Pues bien, el domingo sumé una nueva cena de Acción de Gracias a mi corta lista. Me sentí muy agradecido por haber sido invitado. Por fin, iba a vivir una cena típicamente canadiense. A ver, el pavo seguía siendo el centro de atención, pero la comida difería, en cierto modo, de la que había degustado otrora en Phoenix. He de reconocer que, en mi mente, había prejuzgado el significado de esta fiesta. Me había imaginado que se trataba de una celebración familiar. En España estamos acostumbrados a organizar grandes celebraciones en torno a suculentos manjares. Sin embargo, solemos separar cuidadosamente las celebraciones familiares con aquellas con amistades. Por ello, cuando nos reunimos los veinte comensales, me sorprendió que la procedencia de cada uno fuera dispar. Allí nos encontrábamos los propios miembros de la familia, otra familia conocida de los anfitriones, compañeros de trabajo y amigos. Cada uno de los invitados aportó algo a la cena y todos nos sentimos como en casa. Debido a mi afán por teorizar y racionalizar todo, supongo que el hecho de que, históricamente, Canadá y Estados Unidos sean países receptores de inmigración haya convertido esta fiesta en una celebración que traspasa las fronteras del estricto círculo familiar, creando así vínculos duraderos con otras familias.

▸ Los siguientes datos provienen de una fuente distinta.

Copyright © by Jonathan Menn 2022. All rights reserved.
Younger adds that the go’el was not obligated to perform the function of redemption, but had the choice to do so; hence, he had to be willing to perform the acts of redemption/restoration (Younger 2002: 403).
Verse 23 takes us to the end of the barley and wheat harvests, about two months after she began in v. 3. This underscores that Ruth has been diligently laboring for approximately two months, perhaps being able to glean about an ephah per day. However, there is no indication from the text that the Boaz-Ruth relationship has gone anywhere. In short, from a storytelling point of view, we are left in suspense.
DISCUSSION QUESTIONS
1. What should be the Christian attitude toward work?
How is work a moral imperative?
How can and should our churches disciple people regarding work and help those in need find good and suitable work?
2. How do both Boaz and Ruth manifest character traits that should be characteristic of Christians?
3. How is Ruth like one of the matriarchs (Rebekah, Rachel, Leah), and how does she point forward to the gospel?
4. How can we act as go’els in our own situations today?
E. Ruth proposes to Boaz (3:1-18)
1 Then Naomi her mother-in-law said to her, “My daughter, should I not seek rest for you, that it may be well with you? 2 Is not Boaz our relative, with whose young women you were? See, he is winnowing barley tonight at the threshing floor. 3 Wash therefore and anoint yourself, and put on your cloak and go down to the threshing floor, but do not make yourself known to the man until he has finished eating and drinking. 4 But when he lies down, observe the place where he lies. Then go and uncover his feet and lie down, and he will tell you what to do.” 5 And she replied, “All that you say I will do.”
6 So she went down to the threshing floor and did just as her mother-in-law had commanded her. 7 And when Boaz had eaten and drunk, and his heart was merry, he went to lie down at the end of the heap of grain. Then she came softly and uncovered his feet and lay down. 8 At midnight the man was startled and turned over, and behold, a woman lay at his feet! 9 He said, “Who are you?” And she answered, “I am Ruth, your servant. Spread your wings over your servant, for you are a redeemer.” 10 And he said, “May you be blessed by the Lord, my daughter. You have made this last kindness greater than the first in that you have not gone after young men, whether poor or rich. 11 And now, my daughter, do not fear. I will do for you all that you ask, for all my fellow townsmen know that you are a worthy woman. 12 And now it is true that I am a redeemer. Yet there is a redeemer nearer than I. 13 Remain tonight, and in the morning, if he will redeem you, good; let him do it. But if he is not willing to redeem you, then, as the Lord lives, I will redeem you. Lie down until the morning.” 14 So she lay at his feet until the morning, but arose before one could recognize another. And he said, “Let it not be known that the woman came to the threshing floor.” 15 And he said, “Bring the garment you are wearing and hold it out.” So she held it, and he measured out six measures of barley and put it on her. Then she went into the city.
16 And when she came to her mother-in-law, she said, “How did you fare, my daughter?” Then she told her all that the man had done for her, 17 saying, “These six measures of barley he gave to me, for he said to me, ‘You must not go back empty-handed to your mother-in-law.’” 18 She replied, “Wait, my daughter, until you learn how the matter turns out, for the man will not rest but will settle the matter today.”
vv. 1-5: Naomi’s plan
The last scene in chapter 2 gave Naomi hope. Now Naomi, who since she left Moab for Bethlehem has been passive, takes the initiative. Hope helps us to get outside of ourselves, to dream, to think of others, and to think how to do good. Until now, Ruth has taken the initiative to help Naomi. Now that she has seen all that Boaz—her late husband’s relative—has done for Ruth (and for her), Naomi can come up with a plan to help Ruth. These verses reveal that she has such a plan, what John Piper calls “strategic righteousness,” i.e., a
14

Como anécdota de ese día, sólo comentar los esfuerzos de los comensales por decir cosas en español. Que te deseen un feliz pavo con la frase Happy polvo! es algo que voy a tardar en olvidar. Asimismo, acabar la noche paseando junto al lago Ontario con el titileo de las luces de los rascacielos de Toronto y de la CN Tower multicolor de fondo, junto con una sesión privada de ventosaterapia al estilo Michael Phelps al llegar a casa, hizo de la velada un jornada bastante singular. Como conclusión general de esta fiesta, considero que en España deberíamos organizar más celebraciones conjuntas entre familiares y amigos. ¿No son acaso las amistades una parte grande de nuestros seres queridos? Al estar lejos de casa, los amigos también se convierten en parte de tu nueva familia. Por ende, quiero agradecer a todas mis amistades todo el cariño, afecto y apoyo que me transmiten, tanto para los que comparten mi día a día como para los que, aunque la distancia nos ha separado, siguen ahí, muy presentes.